Jobineries

Blogue de Gilles G. Jobin, Gatineau, Québec.

vendredi 2 mars 2012

Miette 19 : Qui dort dîne

Le sommeil

Qui dort dîne.

Sommaire. — Perplexité. — L'homme-renard — Théorie médicale. — Pour maigrir et engraisser. — Qui dort, il boit.

Voilà deux petits mots faciles à comprendre séparés l'un de l'autre; on sait que « dormir» consiste à jouir du sommeil, généralement dans un lit, et « dîner » signifie prendre le repas du soir, ordinairement à une table.

Là n'est pas l'embarras ; mais où ma perplexité commence, c'est quand je dois assimiler le « dormir » au « dîner », et considérer que l'un et l'autre sont même chose, et peuvent se remplacer indifféremment.

Il est donc permis de se demander le sens attaché au rapprochement de ces deux termes.

Faut-il en trouver la signification dans le proverbe latin : Esurienti vulpi somnus obrepit :« Au renard affamé le sommeil se glisse furtivement », et croire qu'on a traité l'homme en renard et qu'on lui a attribué la même faculté de se rassasier en dormant?

Faut-il admettre avec Moisant de Brieux que : « Cette façon de parler est tirée de l'Ecole de Médecine, où l'on enseigne que le sommeil tient lieu d'aliment, lorsque, l'estomac étant plein de crudités, il faut dégager la nature, et lui donner le loisir de les cuire, sans le surcharger de nouvelles viandes » ?

Vaut-il mieux se rappeler que les personnes qui veulent maigrir doivent éviter le séjour prolongé au lit, que l'on conseille au contraire à celles qui veulent engraisser?

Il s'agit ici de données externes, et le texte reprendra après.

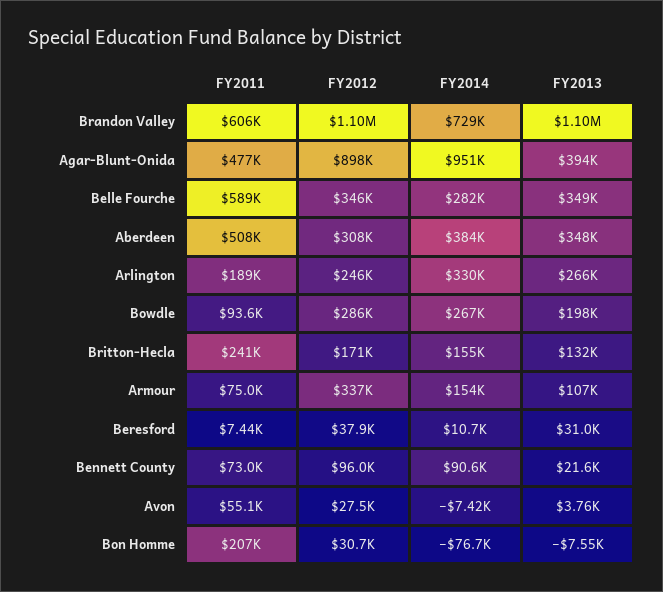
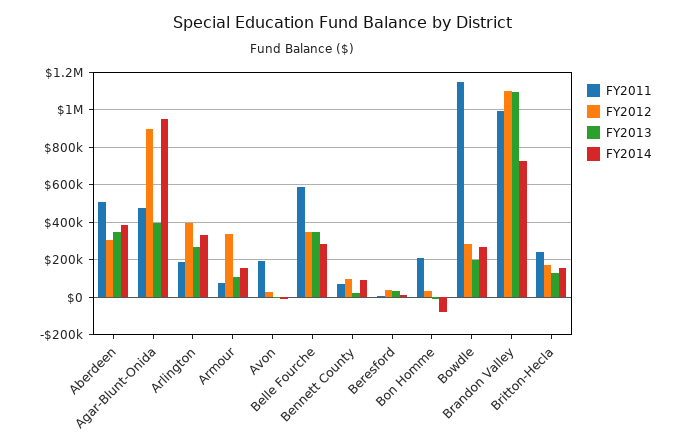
  {
    "FY2011": {
-     "Brandon Valley": 606000,
+     "Brandon Valley": 1000000,
      "Agar-Blunt-Onida": 477000,
      "Belle Fourche": 589000,
      "Aberdeen": 508000,
      "Arlington": 189000,
-     "Bowdle": 93600,
+     "Bowdle": 1150000,
      "Britton-Hecla": 241000,
      "Armour": 75000,
      "Beresford": 7440,
      "Bennett County": 73000,
-     "Avon": 55100,
+     "Avon": 200000,
      "Bon Homme": 207000
    },
    "FY2012": {
      "Brandon Valley": 1100000,
      "Agar-Blunt-Onida": 898000,
      "Belle Fourche": 346000,
      "Aberdeen": 308000,
-     "Arlington": 246000,
+     "Arlington": 400000,
      "Bowdle": 286000,
      "Britton-Hecla": 171000,
      "Armour": 337000,
      "Beresford": 37900,
      "Bennett County": 96000,
      "Avon": 27500,
      "Bon Homme": 30700
    },
    "FY2014": {
      "Brandon Valley": 729000,
      "Agar-Blunt-Onida": 951000,
      "Belle Fourche": 282000,
      "Aberdeen": 384000,
      "Arlington": 330000,
      "Bowdle": 267000,
      "Britton-Hecla": 155000,
      "Armour": 154000,
      "Beresford": 10700,
      "Bennett County": 90600,
      "Avon": -7420,
      "Bon Homme": -76700
    },
    "FY2013": {
      "Brandon Valley": 1100000,
      "Agar-Blunt-Onida": 394000,
      "Belle Fourche": 349000,
      "Aberdeen": 348000,
      "Arlington": 266000,
      "Bowdle": 198000,
      "Britton-Hecla": 132000,
      "Armour": 107000,
      "Beresford": 31000,
      "Bennett County": 21600,
      "Avon": 3760,
      "Bon Homme": -7550
    }
  }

Doit-on penser que, les forces se réparant par le sommeil, celui-ci tient lieu de nourriture? On a l'embarras du choix.

Ce qui est certain, c'est qu'en dormant s'évanouissent nos soucis, nos chagrins et nos maux; nos appétits et nos désirs sont momentanément calmés, sinon satisfaits.

Rabelais, amateur de bonne chère, n'en avait pas moins un faible pour le complément indispensable, la dive bouteille; aussi disait-il : Qui dort, il boit.1

Somme toute, dormir c'est oublier; grâce au sommeil, le malade oublie la souffrance, l'affligé oublie sa peine, le misérable oublie la faim : Qui dort dîne !


1 Livre V, chapitre v.

Émile Genest, Miettes du passé, Collection Hetzel, 1913. Voir la note du transcripteur.

Chemin faisant, page 64

L'ironie est aussi difficile à manier que le scalpel.

Dans nos grandes douleurs, la consolation nous semble d'abord un blasphème ; mais nous avons beau nous raidir contre son secours, elle est décrétée : petit à petit, elle fera son oeuvre.

Passer aux yeux de sa domesticité pour un être juste, c'est avoir gagné les plus beaux galons qu'un maître puisse souhaiter.

Un libre penseur écrivant la vie d'un saint : un poulailler qui a la prétention de loger un aigle.

Le talent a besoin d'un peu d'audace, mais l'audace aurait surtout besoin de talent.